Sean and Elaine met in college and began to date their senior year.  When Elaine graduated, she returned to your town and started work as a stock broker in her father’s firm.  She grew up in your church and comes fairly frequently with her parents, who are also members.  Sean went to Chicago to do an MBA.  They continued their relationship long distance.  When Sean finished is MBA, he moved to your town to be with Elaine and to join a management training program with a local company.  He and Elaine have been living together for the last year and have decided to marry.  Sean’s parents are divorced and both are remarried.  They like Elaine and are pleased about the upcoming marriage.  Elaine’s parents, however, are not so pleased that she is marrying Sean, whom they consider to be a nice guy but somewhat immature, and they have been unhappy that the couple has been living together.  They will be present and supportive, but there are tensions over the upcoming marriage.

That was the only information given to us.  We were, however, given permission to use our imaginations to fill in the pieces if we deemed it necessary.  And I took that permission and ran with it.  We were also given the freedom to choose our own scripture.  Here is what I prepared:

1 Corinthians 13: 1-7 (NRSV)

1If I speak in the tongues of mortals and of angels, but do not have love, I am a noisy gong or a clanging cymbal. And if I have prophetic powers, and understand all mysteries and all knowledge, and if I have all faith, so as to remove mountains, but do not have love, I am nothing. If I give away all my possessions, and if I hand over my body so that I may boast, but do not have love, I gain nothing.

Love is patient; love is kind; love is not envious or boastful or arrogant or rude. It does not insist on its own way; it is not irritable or resentful; it does not rejoice in wrongdoing, but rejoices in the truth. It bears all things, believes all things, hopes all things, endures all things.

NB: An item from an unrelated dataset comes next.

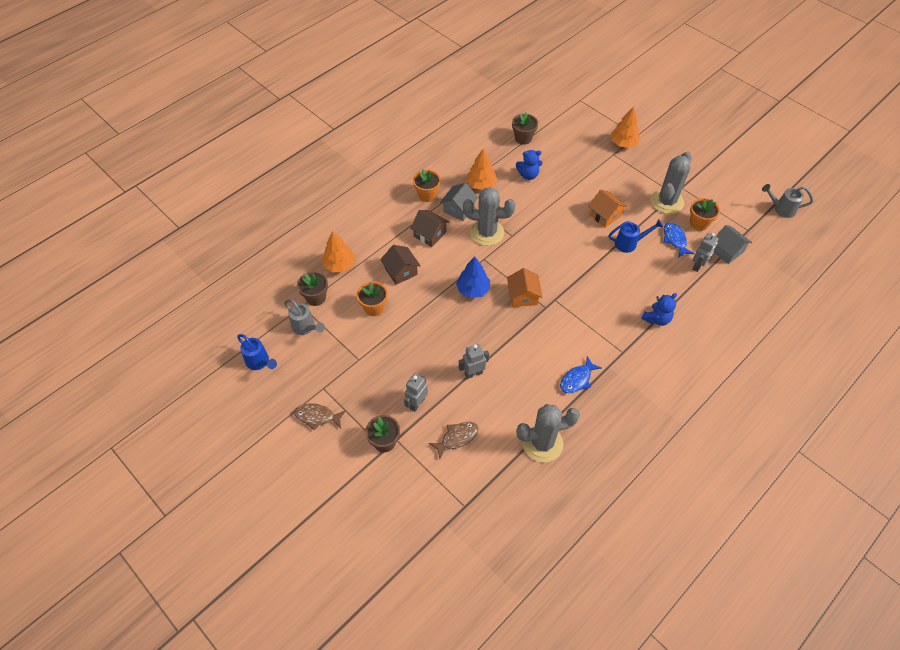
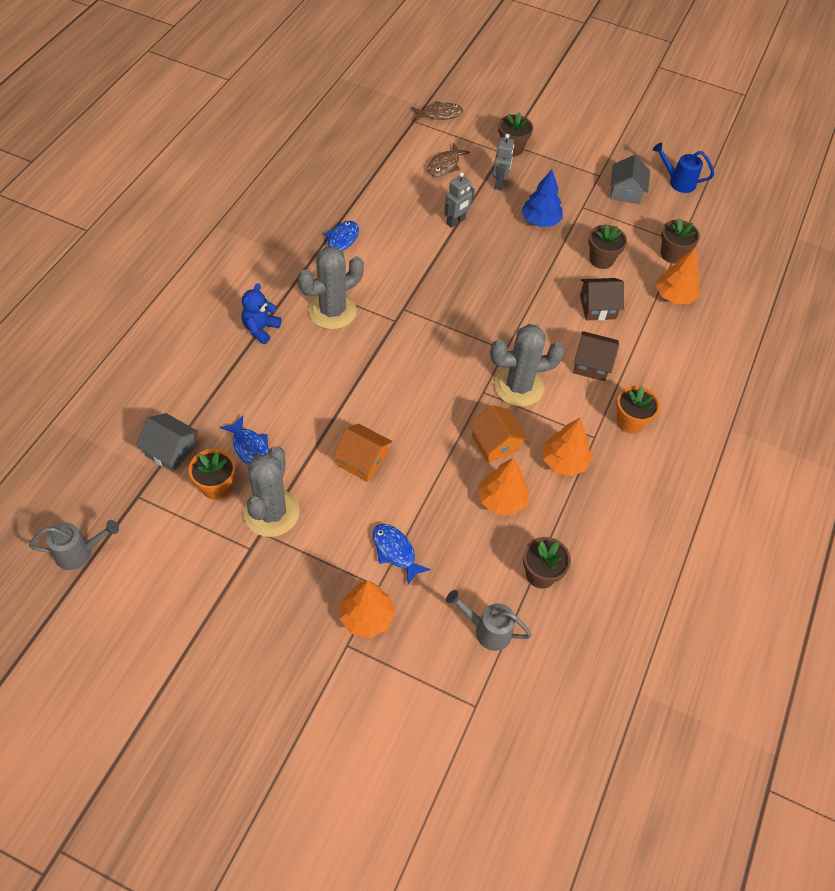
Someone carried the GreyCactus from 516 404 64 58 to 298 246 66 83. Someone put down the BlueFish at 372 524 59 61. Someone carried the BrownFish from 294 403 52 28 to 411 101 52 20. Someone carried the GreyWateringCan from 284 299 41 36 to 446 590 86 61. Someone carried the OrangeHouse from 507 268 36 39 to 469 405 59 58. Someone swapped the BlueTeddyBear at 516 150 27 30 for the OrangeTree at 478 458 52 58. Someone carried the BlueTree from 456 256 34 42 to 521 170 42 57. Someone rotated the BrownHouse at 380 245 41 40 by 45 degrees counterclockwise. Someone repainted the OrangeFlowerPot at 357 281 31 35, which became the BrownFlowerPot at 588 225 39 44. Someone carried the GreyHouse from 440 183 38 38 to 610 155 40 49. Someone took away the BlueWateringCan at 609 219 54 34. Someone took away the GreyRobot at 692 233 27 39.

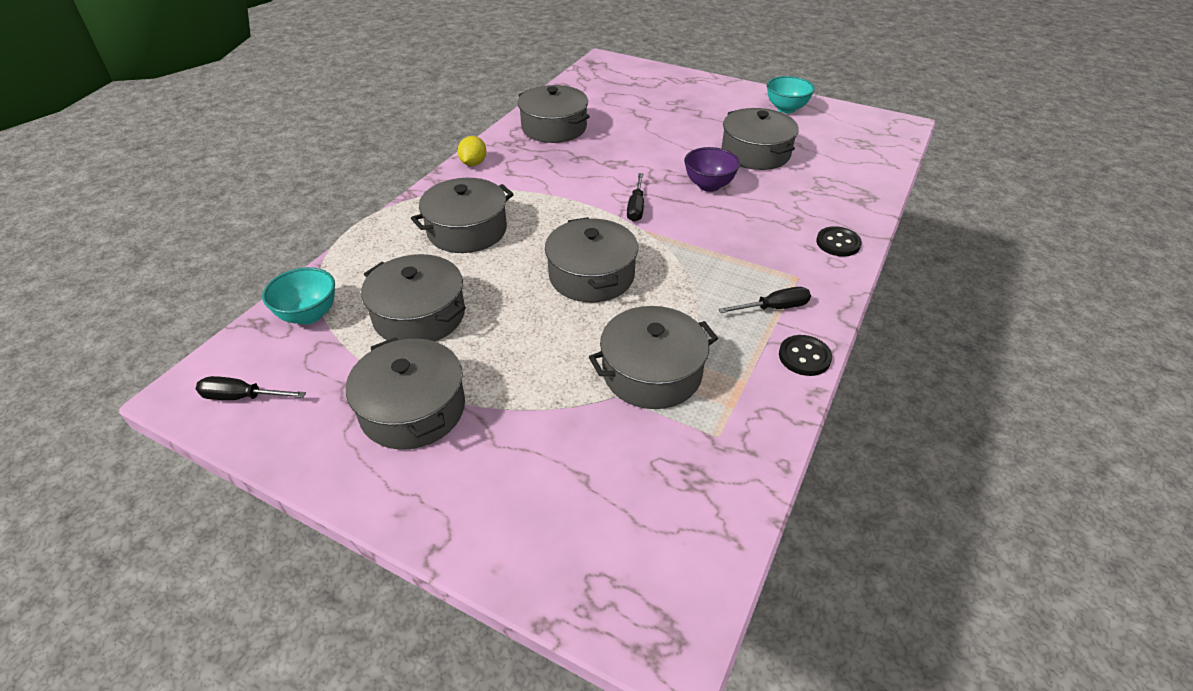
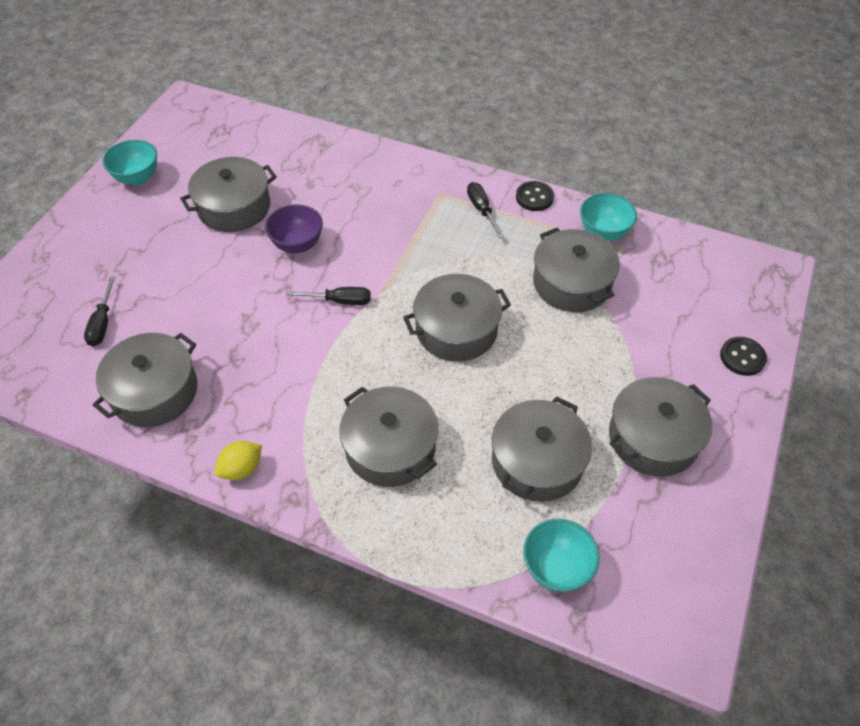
Someone carried the BlackScrewdriver from 196 376 110 24 to 84 276 31 71. Someone rotated the YellowLemon at 458 136 28 30 by 45 degrees counterclockwise. Someone put down the TurquoiseBowl at 580 193 57 48. Someone carried the BlackButton from 816 226 46 31 to 720 337 47 39.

“Most of you here today probably know that Sean and Elaine have known each other longer than the years they’ve been dating.  They started dating their senior years in college, but they first met during freshman orientation.  They told me how they were in the same orientation group but it wasn’t until they were in the same biology class their spring semester of their freshmen year when they became friends.  Sean and Elaine reminisced to me in our first meeting about how they realized they both laughed out loud at the same jokes their old, witty, dry-humored, grey-haired professor randomly spilled during lectures.  To this day, their senses of humor are a huge element to their aura as a couple.  They walk into any room and you feel a sense of easy-goingness just fill the room.  Often times during our meetings we would all find ourselves just giggling like little kids.  (But don’t you worry, we still got down to the nitty-gritty stuff.  They can testify to that.)  Sean and Elaine love to laugh.  And that is such a great and powerful thing.

But there is something else that also makes up their aura as a couple.  They also love to love.  They love one another in different ways and after maintaining their long-distance relationship for two years, they learned quickly to stay communicative and flexible.

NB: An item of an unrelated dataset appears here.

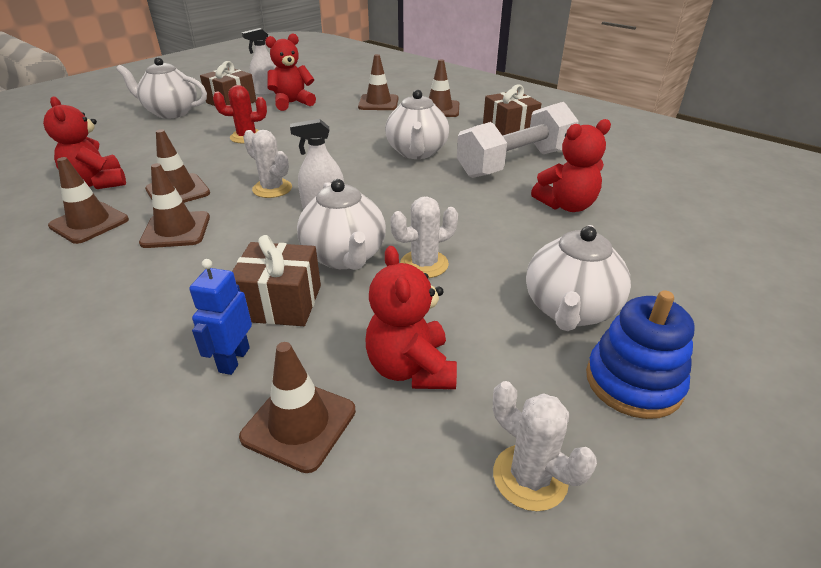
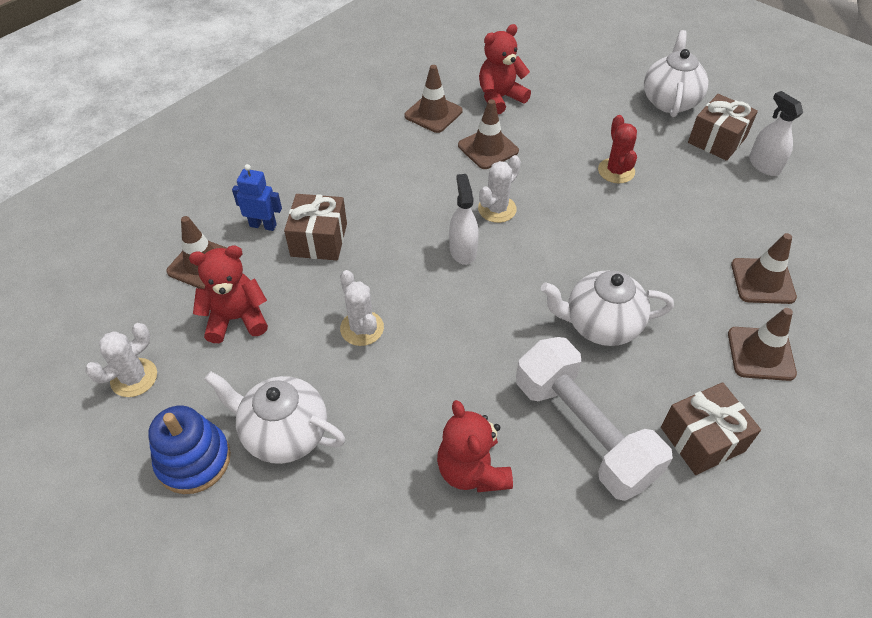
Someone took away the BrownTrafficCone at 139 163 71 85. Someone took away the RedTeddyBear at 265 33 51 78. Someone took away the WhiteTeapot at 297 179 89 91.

[Look at them…]  I commend y’all for that and encourage y’all to continue that.  In the scripture Tom read for us a minute ago, we hear about love.

Paul’s letter to the Corinthians shows us love in a positive light: that it is patient and kind.  And we also see what love is not: jealous, arrogant, and irritable.  Now, we can’t truthfully say that we will never be jealous, arrogant, or irritable, right?  Things happen at work…or don’t happen at work…and bad moods do happen.  But what the good news here is what is said in verse 7: “love bears all things, believes all things, hopes all things, endures all things.”  In other words, love trusts God always, always looks for the best, never looks back, but keeps going to the end.  This comes from another translation of the Bible that enables me to remind you two today to love and trust God first, because it is through God that you will get through the mood swings and the hard and difficult times.

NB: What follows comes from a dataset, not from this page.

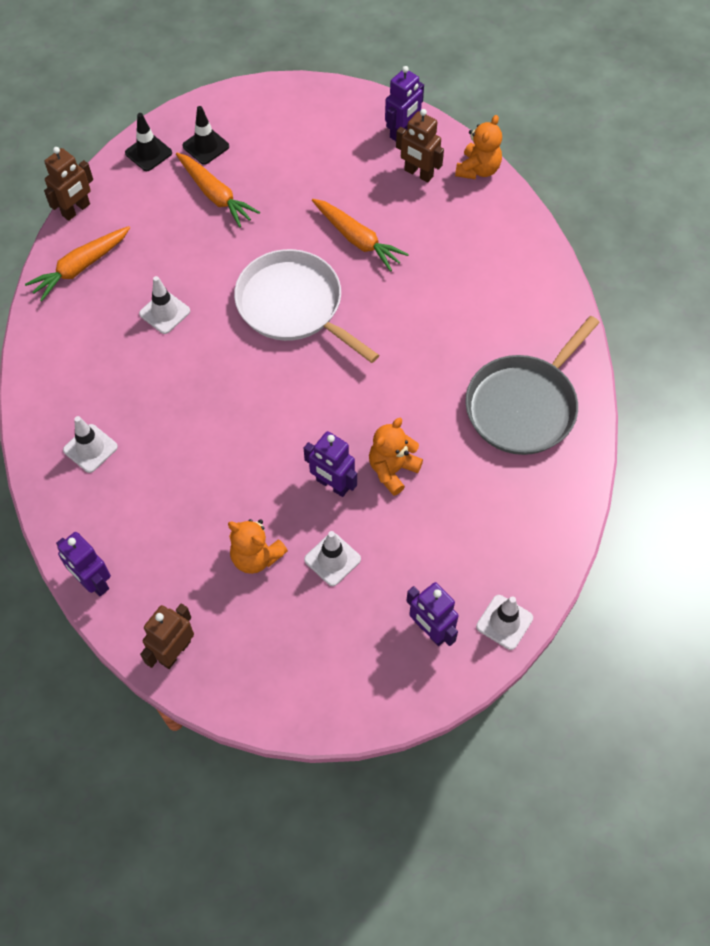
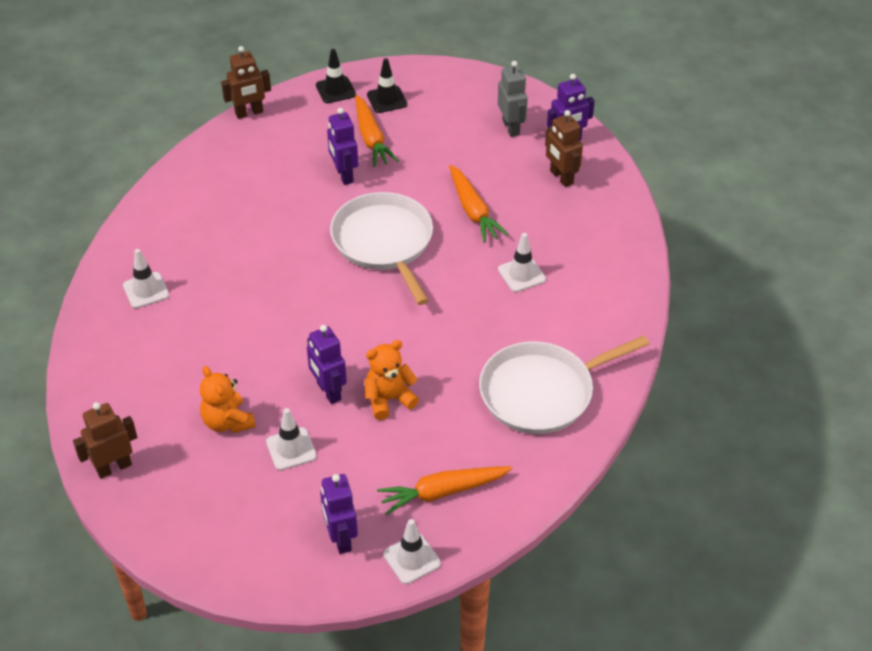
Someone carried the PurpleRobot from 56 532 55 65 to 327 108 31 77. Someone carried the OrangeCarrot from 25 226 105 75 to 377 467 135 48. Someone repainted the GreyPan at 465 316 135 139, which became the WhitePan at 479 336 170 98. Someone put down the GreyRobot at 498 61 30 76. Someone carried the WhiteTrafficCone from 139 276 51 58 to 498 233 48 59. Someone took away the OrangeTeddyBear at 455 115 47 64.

[Look at them…]  Y’all love to love.  You’re both good at it in your own special and unique ways, and I just want to remind y’all as individuals and as a couple to love your God.  It’s through God that you will love each other better and better every day.  Love is the essential feature to life.

So although 1 Corinthians reminds us of a couple of things – to love God and how to love one another in the context of marriage, for example – it also reminds us that this way of loving is not limited to just marriage.  It reminds us how to love in the context of supporting marriages.

[Look at them…]  Sean and Elaine, look behind and around you.  These people are all here for you two.  You two asked them to be a part of your wedding day.  That speaks so much to how you feel about all of them.

[Look at guests…]  So, with that said, all of you have a duty to love and support on behalf of these two laughing and loving people.  Love is the essential feature of life.  Praise be to our God who loves us so much, who also teaches us to love in return.  Amen.”